In other words, if a stream processing application consumes message A and produces the result as a message B (B = f(A)), then exactly-once processing guarantee means that A can only be marked as consumed if and only if B is successfully produced, and vice versa.
The Pulsar transactions API strengthens the message delivery semantics and the processing guarantees for stream processing. It enables stream processing applications to consume, process, and produce messages in one atomic operation. That means, a batch of messages in a transaction can be received from, produced to and acknowledged by many topic partitions. All the operations involved in a transaction succeed or fail as one single unit.
Limitation of idempotent producer
Avoiding data loss or duplication can be achieved by using the Pulsar idempotent producer, but it does not provide guarantees for writes across multiple partitions.
In Pulsar, the highest level of message delivery guarantee is using an idempotent producer with the exactly once semantic at one single partition, that is, each message is persisted exactly once without data loss and duplication. However, there are some limitations in this solution:
Due to the monotonic increasing sequence ID, this solution only works on a single partition and within a single producer session (that is, for producing one message), so there is no atomicity when producing multiple messages to one or multiple partitions.
In this case, if there are some failures (for example, client / broker / bookie crashes, network failure, and more) in the process of producing and receiving messages, messages are re-processed and re-delivered, which may cause data loss or data duplication:
For the producer: if the producer retry sending messages, some messages are persisted multiple times; if the producer does not retry sending messages, some messages are persisted once and other messages are lost.
For the consumer: since the consumer does not know whether the broker has received messages or not, the consumer may not retry sending acks, which causes it to receive duplicate messages.

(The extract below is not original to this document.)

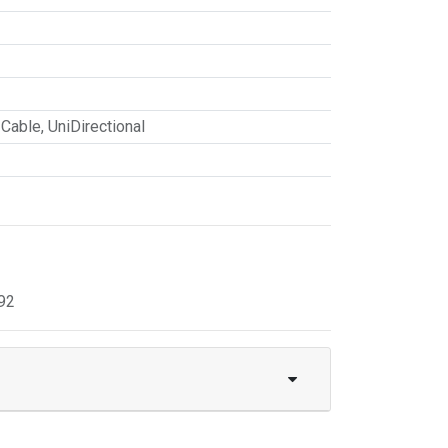
 Cable
,
UniDirectional
92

Similarly, for Pulsar Function, it only guarantees exactly once semantics for an idempotent function on a single event rather than processing multiple events or producing multiple results that can happen exactly.

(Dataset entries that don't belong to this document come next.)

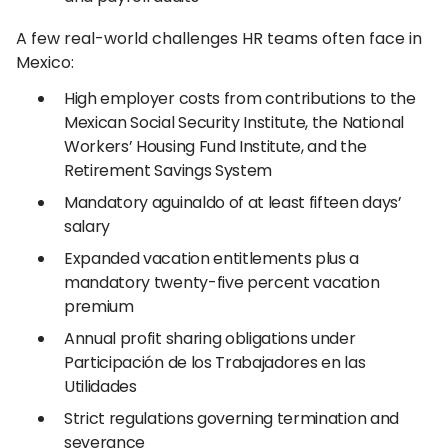
A few real-world challenges HR teams often face in
Mexico:
High employer costs from contributions to the
Mexican Social Security Institute, the National
Workers’ Housing Fund Institute, and the
Retirement Savings System
Mandatory aguinaldo of at least fifteen days’
salary
Expanded vacation entitlements plus a
mandatory twenty-five percent vacation
premium
Annual profit sharing obligations under
Participación de los Trabajadores en las
Utilidades
Strict regulations governing termination and
severance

For example, if a function accepts multiple events and produces one result (for example, window function), the function may fail between producing the result and acknowledging the incoming messages, or even between acknowledging individual events, which causes all (or some) incoming messages to be re-delivered and reprocessed, and a new result is generated.
However, many scenarios need atomic guarantees across multiple partitions and sessions.
Consumers need to rely on more mechanisms to acknowledge (ack) messages once.
For example, consumers are required to store the MessgeID along with its acked state. After the topic is unloaded, the subscription can recover the acked state of this MessgeID in memory when the topic is loaded again.